MyTravel has continued to focus on the package holiday sales on which it was built and would like to remove a rival in the sector and combine operations to cut costs and improve margins.


Industry figures broadly welcomed the prospect. XL Leisure Group managing director for tour operators Geoff Medhurst said: “It’s what the market needs.”


The City also reacted favourably, with the share value of both companies initially improving.


The implications for staff at both companies would be less welcome. First Choice’s mainstream business includes not just its traditional package holidays but its retail outlets, airline and website, so a deal is likely to involve substantial job losses.


However, a sale is unlikely. The approach may have come from MyTravel, but it is First Choice in the driving seat and in the words of mainstream holidays managing director Dermot Blastland: “The mainstream business is very vibrant. We are not under any pressure.”


It is in any case difficult to see how MyTravel could afford the £500 million for a deal. The profit it is likely to announce for the past year will be its first since 2001 and it has warned it will remain in the red in the UK.

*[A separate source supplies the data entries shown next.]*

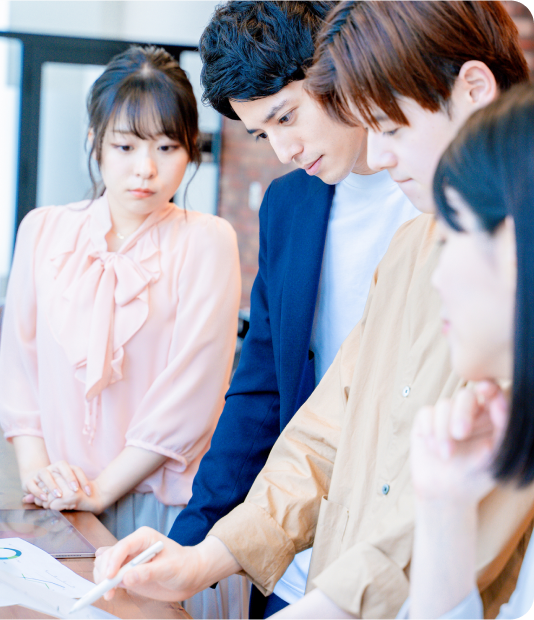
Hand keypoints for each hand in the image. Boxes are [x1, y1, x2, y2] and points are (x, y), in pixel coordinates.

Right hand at [22, 461, 91, 508]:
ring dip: (52, 485)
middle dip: (69, 478)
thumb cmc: (56, 485)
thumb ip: (77, 488)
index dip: (83, 480)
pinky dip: (38, 491)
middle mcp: (52, 467)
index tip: (88, 492)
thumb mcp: (67, 486)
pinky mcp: (29, 481)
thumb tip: (91, 494)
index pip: (75, 469)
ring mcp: (40, 473)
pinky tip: (45, 499)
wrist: (34, 481)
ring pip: (45, 474)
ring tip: (59, 495)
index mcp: (63, 467)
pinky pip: (32, 484)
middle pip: (61, 466)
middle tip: (75, 490)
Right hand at [94, 528, 202, 601]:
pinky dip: (105, 584)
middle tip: (109, 590)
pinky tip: (110, 592)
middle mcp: (133, 546)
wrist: (190, 575)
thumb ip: (149, 572)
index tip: (110, 577)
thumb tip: (127, 577)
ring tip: (110, 593)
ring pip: (104, 564)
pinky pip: (109, 576)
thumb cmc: (184, 566)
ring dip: (102, 578)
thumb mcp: (170, 568)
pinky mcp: (127, 573)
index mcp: (143, 537)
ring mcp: (128, 560)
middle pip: (109, 555)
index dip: (114, 561)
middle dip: (105, 572)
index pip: (123, 546)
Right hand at [411, 381, 507, 503]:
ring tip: (446, 454)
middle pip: (466, 395)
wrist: (444, 494)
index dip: (489, 387)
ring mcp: (446, 416)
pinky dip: (429, 429)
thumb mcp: (495, 459)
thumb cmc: (474, 478)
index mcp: (490, 419)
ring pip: (444, 405)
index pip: (492, 394)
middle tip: (461, 434)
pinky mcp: (426, 421)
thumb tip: (501, 406)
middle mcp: (469, 413)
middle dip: (462, 413)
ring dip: (443, 431)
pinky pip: (426, 413)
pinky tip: (433, 447)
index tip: (486, 390)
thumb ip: (502, 432)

MyTravel has consistently cut capacity since 2002. The group closed 120 shops at the end of last year and in June reported: “We continue to focus on margins and not chase volume.”


MyTravel’s survival is one factor driving renewed talk of the consolidation industry leaders have long predicted. By contrast, First Choice has told the City it is “well placed to outperform the market and deliver growth into 2007 and beyond”.


Earlier this year, First Choice sought a merger with Swiss-based Kuoni to create a pan-European rival to TUI and Thomas Cook. In that light, it is hard to see First Choice selling its airline, website and traditional package business, and even more difficult to see it selling to MyTravel.


The players



  • First Choice – double-digit growth in profit and turnover for past three years. Increasingly focused on specialist and activity holidays and has cut short-haul capacity while increasing long-haul, reconfiguring aircraft to offer more leg room. Announced it will launch airline in the UK for the groundbreaking Boeing 787 Dreamliner, due in 2008.
  • MyTravel – on the brink of collapse in 2002 with debts in excess of £1 billion. Group profit this year will be first since 2001, but continues to be loss-making in UK. Restructured but remains in the hands of its bankers.

The history


As Airtours, MyTravel made a £852 million takeover bid for First Choice in March 1999, at a time when First Choice was seeking a merger with Kuoni.


First Choice shareholders said no to the Kuoni merger, leaving Airtours confident of success. But the European Commission launched an investigation on competition grounds, after prompting by the Association of Independent Tour Operators.


The EC vetoed the takeover in September and blocked a renewed bid, saying it would leave three companies controlling 80% of the UK package holiday market.